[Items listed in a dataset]
━━━━━━━━━━

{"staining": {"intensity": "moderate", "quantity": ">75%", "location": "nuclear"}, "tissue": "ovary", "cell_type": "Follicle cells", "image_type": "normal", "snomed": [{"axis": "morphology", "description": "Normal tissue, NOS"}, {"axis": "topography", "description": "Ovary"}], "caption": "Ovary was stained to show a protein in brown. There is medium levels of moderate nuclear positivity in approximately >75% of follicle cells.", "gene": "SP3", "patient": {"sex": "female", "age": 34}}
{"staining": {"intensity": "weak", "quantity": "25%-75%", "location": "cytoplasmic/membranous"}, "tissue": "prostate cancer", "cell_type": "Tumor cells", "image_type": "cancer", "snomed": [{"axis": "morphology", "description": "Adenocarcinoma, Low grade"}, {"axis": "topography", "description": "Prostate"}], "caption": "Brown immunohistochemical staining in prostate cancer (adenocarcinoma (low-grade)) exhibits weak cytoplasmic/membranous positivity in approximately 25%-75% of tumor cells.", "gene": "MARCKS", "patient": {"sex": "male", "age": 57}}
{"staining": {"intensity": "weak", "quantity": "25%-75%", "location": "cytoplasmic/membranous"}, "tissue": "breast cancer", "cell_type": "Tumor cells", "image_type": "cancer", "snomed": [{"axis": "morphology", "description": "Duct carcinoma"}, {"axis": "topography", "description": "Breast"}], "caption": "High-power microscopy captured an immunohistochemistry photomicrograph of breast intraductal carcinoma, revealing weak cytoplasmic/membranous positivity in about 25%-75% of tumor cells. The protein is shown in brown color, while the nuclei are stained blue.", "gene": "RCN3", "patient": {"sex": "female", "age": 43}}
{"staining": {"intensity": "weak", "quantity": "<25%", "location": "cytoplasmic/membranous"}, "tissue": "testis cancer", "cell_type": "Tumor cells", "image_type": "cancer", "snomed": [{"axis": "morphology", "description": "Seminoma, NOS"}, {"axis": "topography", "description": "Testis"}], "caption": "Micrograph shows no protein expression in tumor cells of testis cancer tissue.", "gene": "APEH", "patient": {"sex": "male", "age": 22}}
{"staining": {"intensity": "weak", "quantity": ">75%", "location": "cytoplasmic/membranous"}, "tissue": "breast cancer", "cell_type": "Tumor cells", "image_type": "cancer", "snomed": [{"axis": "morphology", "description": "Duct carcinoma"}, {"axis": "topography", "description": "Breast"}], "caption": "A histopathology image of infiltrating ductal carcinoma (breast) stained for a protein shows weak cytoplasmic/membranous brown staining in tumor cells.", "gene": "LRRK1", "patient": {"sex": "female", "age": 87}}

━━━━━━━━━━

What to do. Exactly as shown, repeat every record.

Output for this task.
{"staining": {"intensity": "moderate", "quantity": ">75%", "location": "nuclear"}, "tissue": "ovary", "cell_type": "Follicle cells", "image_type": "normal", "snomed": [{"axis": "morphology", "description": "Normal tissue, NOS"}, {"axis": "topography", "description": "Ovary"}], "caption": "Ovary was stained to show a protein in brown. There is medium levels of moderate nuclear positivity in approximately >75% of follicle cells.", "gene": "SP3", "patient": {"sex": "female", "age": 34}}
{"staining": {"intensity": "weak", "quantity": "25%-75%", "location": "cytoplasmic/membranous"}, "tissue": "prostate cancer", "cell_type": "Tumor cells", "image_type": "cancer", "snomed": [{"axis": "morphology", "description": "Adenocarcinoma, Low grade"}, {"axis": "topography", "description": "Prostate"}], "caption": "Brown immunohistochemical staining in prostate cancer (adenocarcinoma (low-grade)) exhibits weak cytoplasmic/membranous positivity in approximately 25%-75% of tumor cells.", "gene": "MARCKS", "patient": {"sex": "male", "age": 57}}
{"staining": {"intensity": "weak", "quantity": "25%-75%", "location": "cytoplasmic/membranous"}, "tissue": "breast cancer", "cell_type": "Tumor cells", "image_type": "cancer", "snomed": [{"axis": "morphology", "description": "Duct carcinoma"}, {"axis": "topography", "description": "Breast"}], "caption": "High-power microscopy captured an immunohistochemistry photomicrograph of breast intraductal carcinoma, revealing weak cytoplasmic/membranous positivity in about 25%-75% of tumor cells. The protein is shown in brown color, while the nuclei are stained blue.", "gene": "RCN3", "patient": {"sex": "female", "age": 43}}
{"staining": {"intensity": "weak", "quantity": "<25%", "location": "cytoplasmic/membranous"}, "tissue": "testis cancer", "cell_type": "Tumor cells", "image_type": "cancer", "snomed": [{"axis": "morphology", "description": "Seminoma, NOS"}, {"axis": "topography", "description": "Testis"}], "caption": "Micrograph shows no protein expression in tumor cells of testis cancer tissue.", "gene": "APEH", "patient": {"sex": "male", "age": 22}}
{"staining": {"intensity": "weak", "quantity": ">75%", "location": "cytoplasmic/membranous"}, "tissue": "breast cancer", "cell_type": "Tumor cells", "image_type": "cancer", "snomed": [{"axis": "morphology", "description": "Duct carcinoma"}, {"axis": "topography", "description": "Breast"}], "caption": "A histopathology image of infiltrating ductal carcinoma (breast) stained for a protein shows weak cytoplasmic/membranous brown staining in tumor cells.", "gene": "LRRK1", "patient": {"sex": "female", "age": 87}}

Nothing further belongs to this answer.